The UC Berkeley campus community this week celebrated the grand opening of the Bakar BioEnginuity Hub (BBH), the campus’s bold new home for research and innovation.
The remarkable facility, located in Woo Hon Fai Hall, the former Berkeley Art Museum and Pacific Film Archive, combines the Bakar Labs incubator with scholarships and programming for Berkeley students and researchers, equipping STEM entrepreneurs with labs, offices, equipment and shared community spaces.
After two years of seismic upgrades and renovations, BBH celebrated its opening this month. Bakar Labs, the facility’s flagship life sciences incubator, has been operational since mid-November, offering space to tenant companies.
Tuesday night’s grand opening brought together Berkeley’s large community of researchers, entrepreneurs, and change makers who have supported the transformation of the building since its inception.
“Old galleries, once a space for quiet contemplation, are now filled with wet labs and world-class collaboration areas, where teams from start-ups can test, develop and grow their ideas, a bench to the time,” Chancellor Carol Christ said Tuesday. “The transformation of the building is in itself a work of art… It took many towns to help us get to this moment.”
Attendees mingled in outdoor areas where they learned more about the newly renovated space, and a “dinner stroll” on the lower terrace of the building featured interactive exhibits from students and up-and-coming entrepreneurs.
Tours of the four-story building were also given, including a look at the 40,000 square feet of laboratory and office space that startups are currently using to support their research, ranging from gene and cell therapy to food technology to alternatives to meat and go. agricultural crop production.
The facility was created in collaboration between UC Berkeley and QB3, a University of California institute that supports UC’s entrepreneurship and research programs. Almost 20 startups have already moved into the space, which has the capacity to support more than 50 companies.

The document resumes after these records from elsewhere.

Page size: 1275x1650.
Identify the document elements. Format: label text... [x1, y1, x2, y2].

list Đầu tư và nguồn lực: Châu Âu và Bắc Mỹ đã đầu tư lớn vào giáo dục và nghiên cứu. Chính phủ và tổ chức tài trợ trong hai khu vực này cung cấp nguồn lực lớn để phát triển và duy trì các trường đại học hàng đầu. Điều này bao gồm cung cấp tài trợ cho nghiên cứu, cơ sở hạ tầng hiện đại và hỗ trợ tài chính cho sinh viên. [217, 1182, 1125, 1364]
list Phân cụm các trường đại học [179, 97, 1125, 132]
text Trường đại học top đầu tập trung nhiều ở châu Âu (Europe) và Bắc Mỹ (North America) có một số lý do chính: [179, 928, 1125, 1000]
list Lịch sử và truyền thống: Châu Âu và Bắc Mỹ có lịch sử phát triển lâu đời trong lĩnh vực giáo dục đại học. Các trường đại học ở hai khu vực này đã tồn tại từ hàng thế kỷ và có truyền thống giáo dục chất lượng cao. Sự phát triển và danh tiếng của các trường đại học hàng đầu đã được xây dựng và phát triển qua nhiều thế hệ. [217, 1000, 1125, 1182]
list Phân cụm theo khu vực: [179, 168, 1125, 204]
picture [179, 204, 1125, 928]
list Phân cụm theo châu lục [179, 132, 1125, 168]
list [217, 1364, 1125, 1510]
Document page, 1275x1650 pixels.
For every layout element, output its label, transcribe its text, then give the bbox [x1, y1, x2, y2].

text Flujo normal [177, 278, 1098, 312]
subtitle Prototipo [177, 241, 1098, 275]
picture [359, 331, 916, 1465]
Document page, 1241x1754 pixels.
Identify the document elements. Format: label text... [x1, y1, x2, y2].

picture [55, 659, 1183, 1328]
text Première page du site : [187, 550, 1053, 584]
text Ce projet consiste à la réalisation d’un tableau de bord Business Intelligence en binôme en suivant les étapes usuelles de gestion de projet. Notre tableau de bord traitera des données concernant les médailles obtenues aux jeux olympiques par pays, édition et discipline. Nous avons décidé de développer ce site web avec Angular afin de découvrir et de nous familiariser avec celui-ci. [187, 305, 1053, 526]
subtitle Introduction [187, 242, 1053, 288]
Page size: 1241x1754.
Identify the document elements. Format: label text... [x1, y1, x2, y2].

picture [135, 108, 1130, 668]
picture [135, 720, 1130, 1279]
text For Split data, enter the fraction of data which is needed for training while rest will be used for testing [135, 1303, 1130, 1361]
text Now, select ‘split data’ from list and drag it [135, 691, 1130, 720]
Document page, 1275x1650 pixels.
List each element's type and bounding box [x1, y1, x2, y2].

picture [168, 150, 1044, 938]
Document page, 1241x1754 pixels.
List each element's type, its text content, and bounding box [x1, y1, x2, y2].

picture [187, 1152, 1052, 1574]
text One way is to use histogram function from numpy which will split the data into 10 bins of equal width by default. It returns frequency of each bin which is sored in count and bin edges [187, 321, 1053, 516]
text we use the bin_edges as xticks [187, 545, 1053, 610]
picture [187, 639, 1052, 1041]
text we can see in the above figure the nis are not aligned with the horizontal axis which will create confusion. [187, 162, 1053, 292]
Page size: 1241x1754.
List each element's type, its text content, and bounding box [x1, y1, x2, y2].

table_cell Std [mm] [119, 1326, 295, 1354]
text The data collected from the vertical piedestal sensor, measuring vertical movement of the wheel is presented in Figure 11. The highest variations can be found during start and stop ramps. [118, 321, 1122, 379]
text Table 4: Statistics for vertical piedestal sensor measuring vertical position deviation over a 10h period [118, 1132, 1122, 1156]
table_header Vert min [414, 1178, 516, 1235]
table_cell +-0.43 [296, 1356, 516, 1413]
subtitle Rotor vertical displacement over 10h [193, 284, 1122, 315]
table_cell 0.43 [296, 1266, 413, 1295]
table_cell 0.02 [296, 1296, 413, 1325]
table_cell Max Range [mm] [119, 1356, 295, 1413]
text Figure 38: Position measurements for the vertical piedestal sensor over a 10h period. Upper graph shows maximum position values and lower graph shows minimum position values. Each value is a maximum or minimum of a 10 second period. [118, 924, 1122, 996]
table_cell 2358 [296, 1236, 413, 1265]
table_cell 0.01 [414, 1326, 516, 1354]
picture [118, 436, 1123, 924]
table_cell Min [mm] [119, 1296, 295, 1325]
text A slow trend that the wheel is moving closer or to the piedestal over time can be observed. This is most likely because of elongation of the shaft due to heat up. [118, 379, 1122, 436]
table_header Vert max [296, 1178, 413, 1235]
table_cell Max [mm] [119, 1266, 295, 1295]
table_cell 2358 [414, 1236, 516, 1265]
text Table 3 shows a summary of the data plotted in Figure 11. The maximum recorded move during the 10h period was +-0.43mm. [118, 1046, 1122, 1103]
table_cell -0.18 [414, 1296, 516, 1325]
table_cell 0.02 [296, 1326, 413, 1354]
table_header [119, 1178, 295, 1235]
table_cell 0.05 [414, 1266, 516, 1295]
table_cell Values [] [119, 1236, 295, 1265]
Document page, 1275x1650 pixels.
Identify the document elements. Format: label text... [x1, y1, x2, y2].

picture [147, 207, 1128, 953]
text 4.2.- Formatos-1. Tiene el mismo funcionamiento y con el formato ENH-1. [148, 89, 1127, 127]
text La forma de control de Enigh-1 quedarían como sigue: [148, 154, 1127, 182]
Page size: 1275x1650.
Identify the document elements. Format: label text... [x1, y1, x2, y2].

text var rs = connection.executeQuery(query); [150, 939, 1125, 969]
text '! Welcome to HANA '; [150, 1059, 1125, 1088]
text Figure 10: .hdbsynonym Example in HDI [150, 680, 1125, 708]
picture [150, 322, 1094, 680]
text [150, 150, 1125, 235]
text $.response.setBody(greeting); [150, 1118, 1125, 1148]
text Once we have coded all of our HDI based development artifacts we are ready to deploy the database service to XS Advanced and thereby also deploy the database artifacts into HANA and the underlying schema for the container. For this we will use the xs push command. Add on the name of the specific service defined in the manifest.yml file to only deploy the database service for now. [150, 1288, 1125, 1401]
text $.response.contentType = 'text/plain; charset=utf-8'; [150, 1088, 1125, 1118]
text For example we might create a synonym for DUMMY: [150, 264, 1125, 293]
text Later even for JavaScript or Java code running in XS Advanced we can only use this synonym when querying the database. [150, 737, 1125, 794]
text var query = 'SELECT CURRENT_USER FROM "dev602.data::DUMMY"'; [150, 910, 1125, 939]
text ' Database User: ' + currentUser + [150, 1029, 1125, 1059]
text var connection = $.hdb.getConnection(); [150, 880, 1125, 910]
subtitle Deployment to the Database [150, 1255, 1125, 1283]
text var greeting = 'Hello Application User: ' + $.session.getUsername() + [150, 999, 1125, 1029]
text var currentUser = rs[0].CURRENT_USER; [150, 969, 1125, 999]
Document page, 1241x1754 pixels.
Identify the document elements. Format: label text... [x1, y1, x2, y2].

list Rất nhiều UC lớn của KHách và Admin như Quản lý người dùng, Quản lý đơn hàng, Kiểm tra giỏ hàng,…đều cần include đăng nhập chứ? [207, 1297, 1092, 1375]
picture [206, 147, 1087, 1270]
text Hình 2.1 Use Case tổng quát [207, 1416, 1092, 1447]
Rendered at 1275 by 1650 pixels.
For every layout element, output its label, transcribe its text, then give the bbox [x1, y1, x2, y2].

“(We) are going to be an incredible model for the country on how to translate technologies to benefit society. Our tenant companies are solving important challenges in medicine and the environment, while creating high-value jobs,” said BBH Director David Schaffer, who is also a professor of chemical and biomolecular engineering, bioengineering, and molecular and molecular engineering at UC Berkeley. Cell Biology. “In addition, at BBH and QB3 we are launching undergraduate and graduate training programs with Bakar Labs companies to help train California’s future workforce.”
Guests were also treated to a conversation between 2020 Nobel Laureate and Berkeley Chemistry Professor Jennifer Doudna and Sue Desmond-Hellmann, former Executive Director of the Gates Foundation. BBH founding director Amy Herr also spoke Tuesday about the “enormous challenges facing humanity” and how Berkeley is responding.
“In a uniquely Berkeley way, the BBH offers a magical spark designed to ignite truly original ideas from people who think differently, not just looking to the present but, very importantly, looking to tomorrow,” said Herr. , professor of bioengineering at Berkeley. “As we celebrate the opening of BBH, we are implicitly celebrating that magical spark that is UC Berkeley: being tirelessly impatient to heed the call to create a better future for all.”
Amy Herr, David Schaffer, Reg Kelly, Tammy Hsu, and Kwasi Apori celebrate the opening of the Bakar BioEngenuity Hub (Video by Jenny Chu, Stefanie Kalem, and Michael Lin).